◆ Problem requirements:
For each line of the listing that holds "benign", show the full line.

◆ Source data:
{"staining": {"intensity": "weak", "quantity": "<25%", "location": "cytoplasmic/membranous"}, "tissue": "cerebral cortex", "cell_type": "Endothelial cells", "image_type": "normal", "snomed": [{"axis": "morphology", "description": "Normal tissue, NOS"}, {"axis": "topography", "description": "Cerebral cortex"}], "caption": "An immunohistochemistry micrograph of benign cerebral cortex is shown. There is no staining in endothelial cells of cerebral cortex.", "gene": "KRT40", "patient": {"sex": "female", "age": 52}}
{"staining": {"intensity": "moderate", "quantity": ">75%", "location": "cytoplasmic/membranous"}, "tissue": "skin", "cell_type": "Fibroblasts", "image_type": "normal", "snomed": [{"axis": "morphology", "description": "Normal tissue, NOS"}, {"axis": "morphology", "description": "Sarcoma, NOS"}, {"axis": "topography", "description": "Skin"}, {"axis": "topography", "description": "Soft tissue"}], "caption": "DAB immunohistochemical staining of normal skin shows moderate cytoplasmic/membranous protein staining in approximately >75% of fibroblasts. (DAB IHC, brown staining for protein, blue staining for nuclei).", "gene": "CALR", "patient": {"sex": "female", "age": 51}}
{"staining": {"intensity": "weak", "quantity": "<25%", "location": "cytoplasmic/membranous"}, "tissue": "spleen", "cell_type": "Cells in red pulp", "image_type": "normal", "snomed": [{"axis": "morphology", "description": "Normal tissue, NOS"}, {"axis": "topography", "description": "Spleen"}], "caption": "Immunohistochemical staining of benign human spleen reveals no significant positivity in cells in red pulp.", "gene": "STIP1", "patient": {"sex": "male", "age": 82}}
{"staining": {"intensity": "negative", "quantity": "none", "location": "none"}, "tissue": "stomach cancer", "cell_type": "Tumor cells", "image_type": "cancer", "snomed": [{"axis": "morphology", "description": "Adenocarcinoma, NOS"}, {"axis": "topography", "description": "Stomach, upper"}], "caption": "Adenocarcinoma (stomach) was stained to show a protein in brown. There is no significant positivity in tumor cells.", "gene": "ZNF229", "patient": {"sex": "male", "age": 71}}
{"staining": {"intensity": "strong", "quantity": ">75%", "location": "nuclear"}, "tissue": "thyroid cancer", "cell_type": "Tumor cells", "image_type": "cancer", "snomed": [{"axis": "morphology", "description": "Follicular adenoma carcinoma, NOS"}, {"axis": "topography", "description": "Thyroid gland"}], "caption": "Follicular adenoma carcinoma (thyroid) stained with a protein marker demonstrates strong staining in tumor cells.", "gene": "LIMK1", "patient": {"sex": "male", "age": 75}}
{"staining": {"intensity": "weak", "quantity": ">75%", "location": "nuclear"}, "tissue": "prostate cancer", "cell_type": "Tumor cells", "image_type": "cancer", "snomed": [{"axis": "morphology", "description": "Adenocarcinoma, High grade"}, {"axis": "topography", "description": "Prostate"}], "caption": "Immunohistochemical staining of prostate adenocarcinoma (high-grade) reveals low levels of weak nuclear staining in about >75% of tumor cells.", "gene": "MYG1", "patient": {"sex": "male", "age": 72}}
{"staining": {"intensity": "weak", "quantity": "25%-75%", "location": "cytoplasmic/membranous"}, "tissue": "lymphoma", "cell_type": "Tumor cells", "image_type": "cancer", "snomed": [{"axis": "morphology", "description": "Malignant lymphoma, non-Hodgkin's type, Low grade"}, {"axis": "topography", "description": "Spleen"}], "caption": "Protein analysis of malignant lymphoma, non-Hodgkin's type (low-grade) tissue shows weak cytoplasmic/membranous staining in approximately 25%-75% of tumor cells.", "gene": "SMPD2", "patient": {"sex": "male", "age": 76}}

◆ Worked solution:
{"staining": {"intensity": "weak", "quantity": "<25%", "location": "cytoplasmic/membranous"}, "tissue": "cerebral cortex", "cell_type": "Endothelial cells", "image_type": "normal", "snomed": [{"axis": "morphology", "description": "Normal tissue, NOS"}, {"axis": "topography", "description": "Cerebral cortex"}], "caption": "An immunohistochemistry micrograph of benign cerebral cortex is shown. There is no staining in endothelial cells of cerebral cortex.", "gene": "KRT40", "patient": {"sex": "female", "age": 52}}
{"staining": {"intensity": "weak", "quantity": "<25%", "location": "cytoplasmic/membranous"}, "tissue": "spleen", "cell_type": "Cells in red pulp", "image_type": "normal", "snomed": [{"axis": "morphology", "description": "Normal tissue, NOS"}, {"axis": "topography", "description": "Spleen"}], "caption": "Immunohistochemical staining of benign human spleen reveals no significant positivity in cells in red pulp.", "gene": "STIP1", "patient": {"sex": "male", "age": 82}}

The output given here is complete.